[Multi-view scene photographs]

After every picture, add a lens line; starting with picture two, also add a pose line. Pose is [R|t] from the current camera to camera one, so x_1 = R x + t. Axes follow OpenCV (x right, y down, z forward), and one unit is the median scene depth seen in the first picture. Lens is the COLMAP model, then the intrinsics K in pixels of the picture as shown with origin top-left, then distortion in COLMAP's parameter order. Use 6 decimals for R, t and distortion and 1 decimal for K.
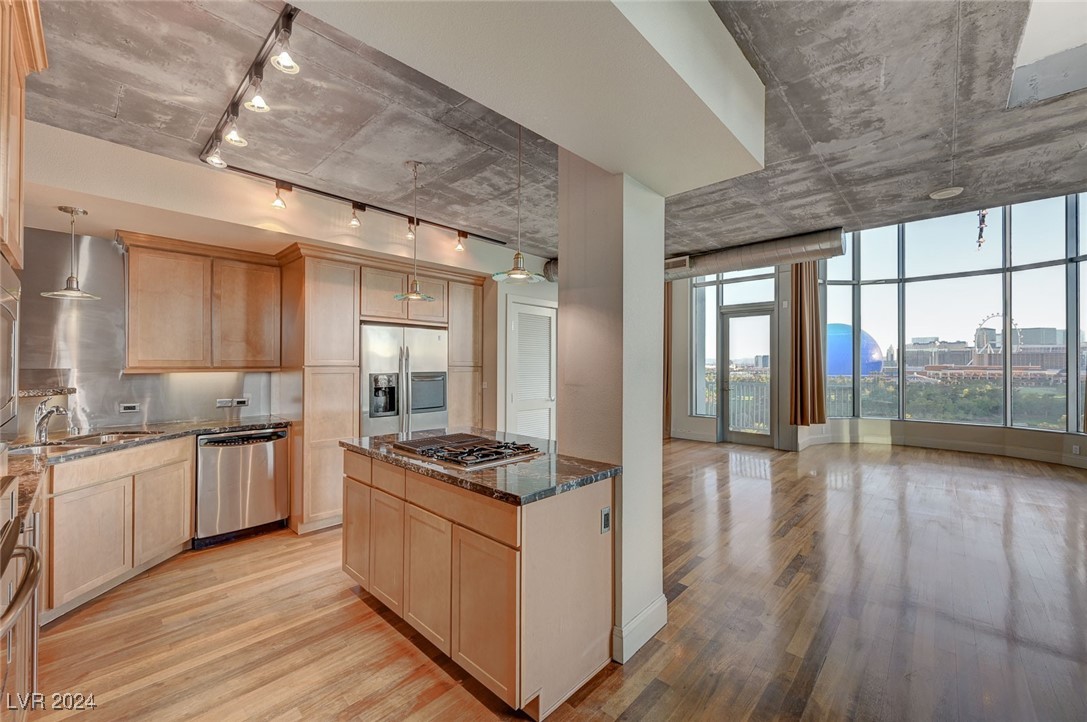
lens RADIAL K [[426.0, 0, 546.1], [0, 426.0, 361.3], [0, 0, 1]] dist [0.000301, 0.000223]
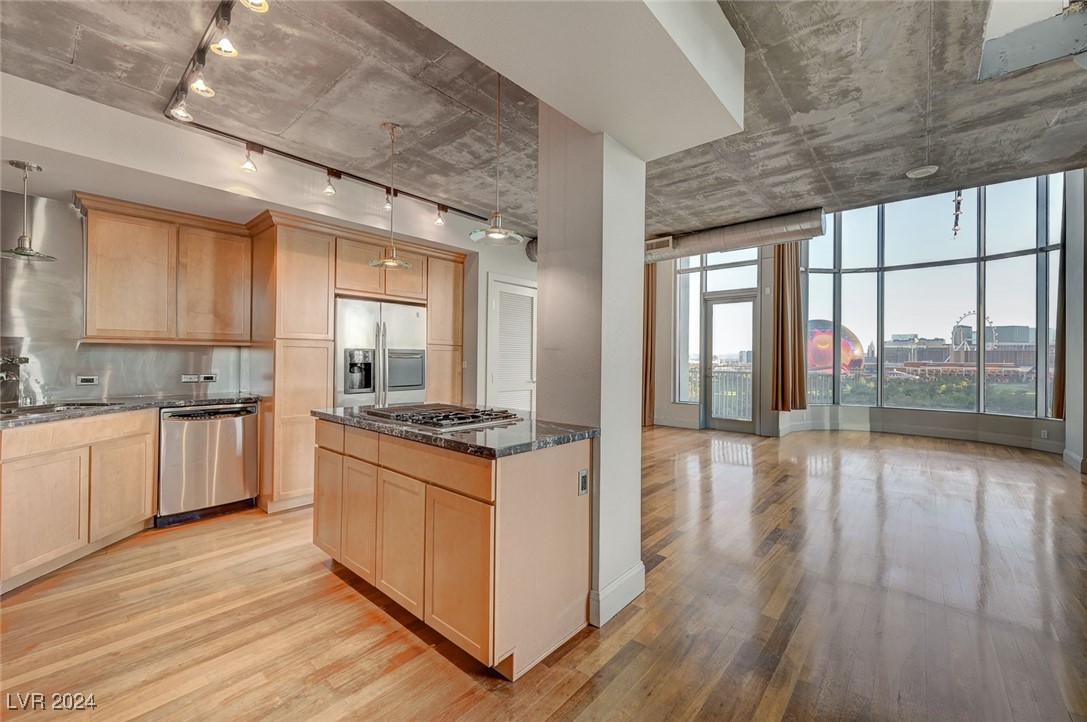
lens RADIAL K [[433.2, 0, 545.4], [0, 433.2, 355.2], [0, 0, 1]] dist [-0.000220, 0.000475]
pose [[0.999373, 0.006979, 0.034724, 0.009399], [-0.006986, 0.999976, 0.000087, 0.048960], [-0.034723, -0.000330, 0.999397, -0.000808]]
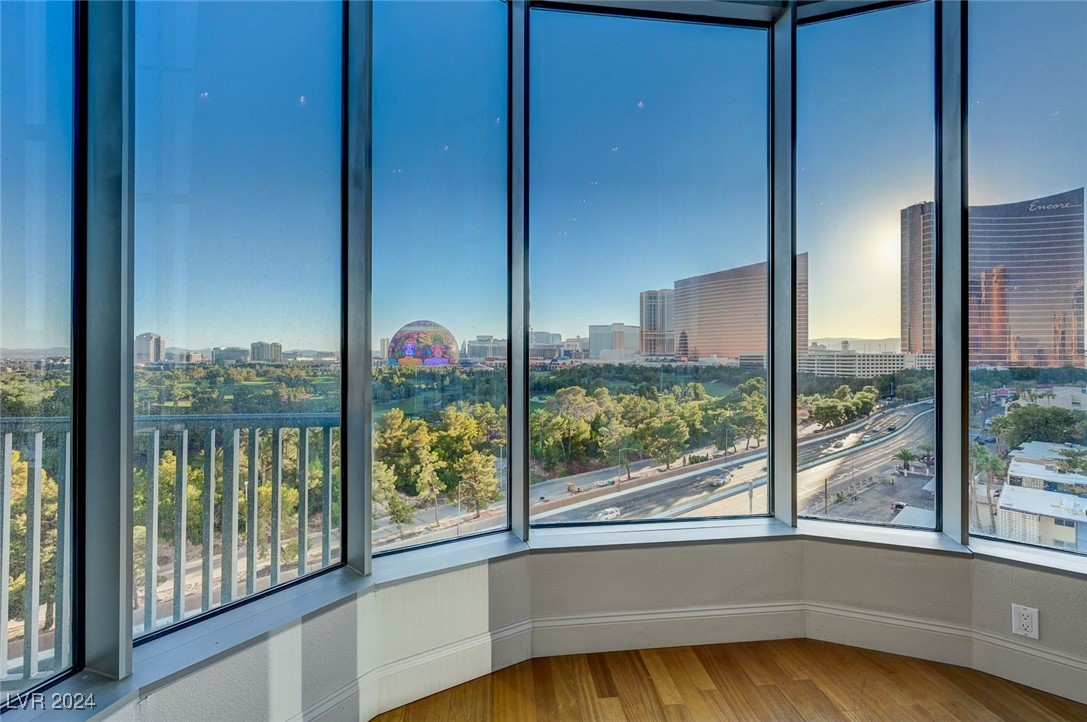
lens RADIAL K [[433.2, 0, 545.4], [0, 433.2, 355.2], [0, 0, 1]] dist [-0.000220, 0.000475]
pose [[0.647764, 0.001397, 0.761840, 1.595541], [-0.004911, 0.999985, 0.002342, 0.081028], [-0.761825, -0.005258, 0.647761, 1.992998]]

- What is required
Return every line of the items that contains the string "lens", keeping case distinct when matching.

- Finished exercise
After every picture, add a lens line; starting with picture two, also add a pose line. Pose is [R|t] from the current camera to camera one, so x_1 = R x + t. Axes follow OpenCV (x right, y down, z forward), and one unit is the median scene depth seen in the first picture. Lens is the COLMAP model, then the intrinsics K in pixels of the picture as shown with origin top-left, then distortion in COLMAP's parameter order. Use 6 decimals for R, t and distortion and 1 decimal for K.
lens RADIAL K [[426.0, 0, 546.1], [0, 426.0, 361.3], [0, 0, 1]] dist [0.000301, 0.000223]
lens RADIAL K [[433.2, 0, 545.4], [0, 433.2, 355.2], [0, 0, 1]] dist [-0.000220, 0.000475]
lens RADIAL K [[433.2, 0, 545.4], [0, 433.2, 355.2], [0, 0, 1]] dist [-0.000220, 0.000475]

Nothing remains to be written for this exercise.